The business address of each of FGPP, Fundamental Global Investors, LLC and Mr. Moglia is 4201 Congress Street, Suite 140, Charlotte, North Carolina 28209. The business address of each of FGPM, FGAA and FGGM is c/o Maples Corporate Services Limited, P.O. Box 309, Ugland House, Grand Cayman, KY1-1104 Cayman Islands. The business address of FGI International USVI, LLC is One Hibiscus Alley, 5093 Dronningens Gade, Suite 1, St. Thomas, U.S. Virgin Islands 00802. The business address of each of FGHP, FAFI, FGI Funds Management, LLC and CWA is 9130 Galleria Court, Third Floor, Naples, Florida 34109. The business addresses for Mr. Cerminara are c/o Fundamental Global Investors, LLC, 4201 Congress Street, Suite 140, Charlotte, North Carolina 28209; c/o Ballantyne Strong, Inc., 11422 Miracle Hills Drive, Suite 300, Omaha, Nebraska 68154; and 131 Plantation Ridge Dr., Suite 100, Mooresville, North Carolina 28117. The business addresses for Mr. Johnson are c/o CWA Asset Management Group, LLC, 9130 Galleria Court, Third Floor, Naples, Florida 34109 and c/o Fundamental Global Investors, LLC, 4201 Congress Street, Suite 140, Charlotte, North Carolina 28209.

 

Mr. D. Kyle Cerminara is the Chief Executive Officer, Partner and Manager of Fundamental Global Investors, LLC. Mr. Cerminara is also the Chief Executive Officer and Chairman of the Board of Directors of the Company. Mr. Lewis M. Johnson is the President, Partner and Manager of Fundamental Global Investors, LLC and is also a member of the Board of Directors of the Company. Mr. Joseph H. Moglia is Chairman and Partner of Fundamental Global Investors, LLC. Messrs. Cerminara and Johnson are the Managers of FGI International USVI, LLC and FGI Funds Management, LLC and Co-Chief Investment Officers of CWA.

 

Bill Beynon, Blaine Fergusonand Messrs. Cerminara and Johnson are managers of CWA. Each of these individuals is a U.S. citizen. Messrs. Beynon and Ferguson are the co-founders of CWA, and their principal occupations are serving as managers of CWA. Their business address is c/o CWA Asset Management Group, LLC, 9130 Galleria Court, Third Floor, Naples, Florida 34109.

 

 

 

CUSIP No. 058516105 13D Page 14 of 18 Pages

 

None of the Reporting Persons or any of their partners, managers, officers or other controlling persons has, during the last five years, been convicted in a criminal proceeding (excluding traffic violations or similar misdemeanors).

 

None of the Reporting Persons or any of their partners, managers, officers or other controlling persons has, during the last five years, been a party to a civil proceeding of a judicial or administrative body of competent jurisdiction and as a result of such proceeding was or is subject to a judgment, decree or final order enjoining future violations of, or prohibiting or mandating activities subject to, federal or state securities laws or finding any violation with respect to such laws.

▶ [RAW RECORDS]:
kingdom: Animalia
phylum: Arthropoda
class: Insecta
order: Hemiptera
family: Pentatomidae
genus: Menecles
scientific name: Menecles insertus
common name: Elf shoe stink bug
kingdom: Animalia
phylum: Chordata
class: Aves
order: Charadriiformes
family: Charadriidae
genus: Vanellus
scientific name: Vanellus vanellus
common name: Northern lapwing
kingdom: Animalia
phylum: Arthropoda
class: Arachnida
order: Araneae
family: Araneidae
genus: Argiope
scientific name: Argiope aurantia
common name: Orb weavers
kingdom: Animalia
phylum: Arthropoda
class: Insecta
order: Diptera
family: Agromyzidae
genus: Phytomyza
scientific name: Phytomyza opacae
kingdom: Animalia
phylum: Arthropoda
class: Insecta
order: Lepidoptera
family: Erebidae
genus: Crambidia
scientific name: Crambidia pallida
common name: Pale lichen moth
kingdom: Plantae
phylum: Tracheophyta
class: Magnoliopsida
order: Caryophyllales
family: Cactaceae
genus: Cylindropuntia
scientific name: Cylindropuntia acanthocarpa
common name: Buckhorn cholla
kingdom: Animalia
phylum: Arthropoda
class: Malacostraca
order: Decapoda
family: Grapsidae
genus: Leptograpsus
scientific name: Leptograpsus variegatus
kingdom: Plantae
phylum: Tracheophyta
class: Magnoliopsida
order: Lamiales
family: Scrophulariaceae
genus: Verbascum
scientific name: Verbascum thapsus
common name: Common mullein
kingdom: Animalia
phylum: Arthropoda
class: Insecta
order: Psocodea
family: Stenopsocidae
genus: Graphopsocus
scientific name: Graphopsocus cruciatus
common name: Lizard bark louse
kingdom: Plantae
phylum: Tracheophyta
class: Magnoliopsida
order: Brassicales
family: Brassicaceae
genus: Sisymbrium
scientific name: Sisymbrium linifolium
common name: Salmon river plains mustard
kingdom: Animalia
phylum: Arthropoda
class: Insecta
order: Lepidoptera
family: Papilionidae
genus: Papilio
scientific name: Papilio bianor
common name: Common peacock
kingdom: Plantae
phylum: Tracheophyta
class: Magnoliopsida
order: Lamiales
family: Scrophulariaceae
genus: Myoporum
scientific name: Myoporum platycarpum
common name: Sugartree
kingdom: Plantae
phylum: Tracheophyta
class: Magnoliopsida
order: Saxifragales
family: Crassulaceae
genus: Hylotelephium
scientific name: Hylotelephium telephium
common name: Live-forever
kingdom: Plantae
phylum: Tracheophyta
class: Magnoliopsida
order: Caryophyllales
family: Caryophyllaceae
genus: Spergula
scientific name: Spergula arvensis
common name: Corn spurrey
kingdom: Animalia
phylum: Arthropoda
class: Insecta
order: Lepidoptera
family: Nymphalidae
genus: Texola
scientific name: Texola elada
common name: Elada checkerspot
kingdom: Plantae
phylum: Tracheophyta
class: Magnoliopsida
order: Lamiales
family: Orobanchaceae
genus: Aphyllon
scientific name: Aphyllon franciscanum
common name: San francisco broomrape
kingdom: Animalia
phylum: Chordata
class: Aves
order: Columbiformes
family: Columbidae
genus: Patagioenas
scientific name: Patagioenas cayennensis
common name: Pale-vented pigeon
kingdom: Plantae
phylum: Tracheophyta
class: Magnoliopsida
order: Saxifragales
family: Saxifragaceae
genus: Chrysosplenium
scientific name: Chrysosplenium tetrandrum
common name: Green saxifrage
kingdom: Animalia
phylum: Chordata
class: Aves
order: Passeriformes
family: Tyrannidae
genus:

▶ [TASK PROMPT]: Reproduce the filing text from "CUSIP No. 058516105" to "or similar misdemeanors).", swapping "five years" for "ten years".

▶ [RESPONSE TO THE EXERCISE]:
CUSIP No. 058516105 13D Page 14 of 18 Pages

 

None of the Reporting Persons or any of their partners, managers, officers or other controlling persons has, during the last ten years, been convicted in a criminal proceeding (excluding traffic violations or similar misdemeanors).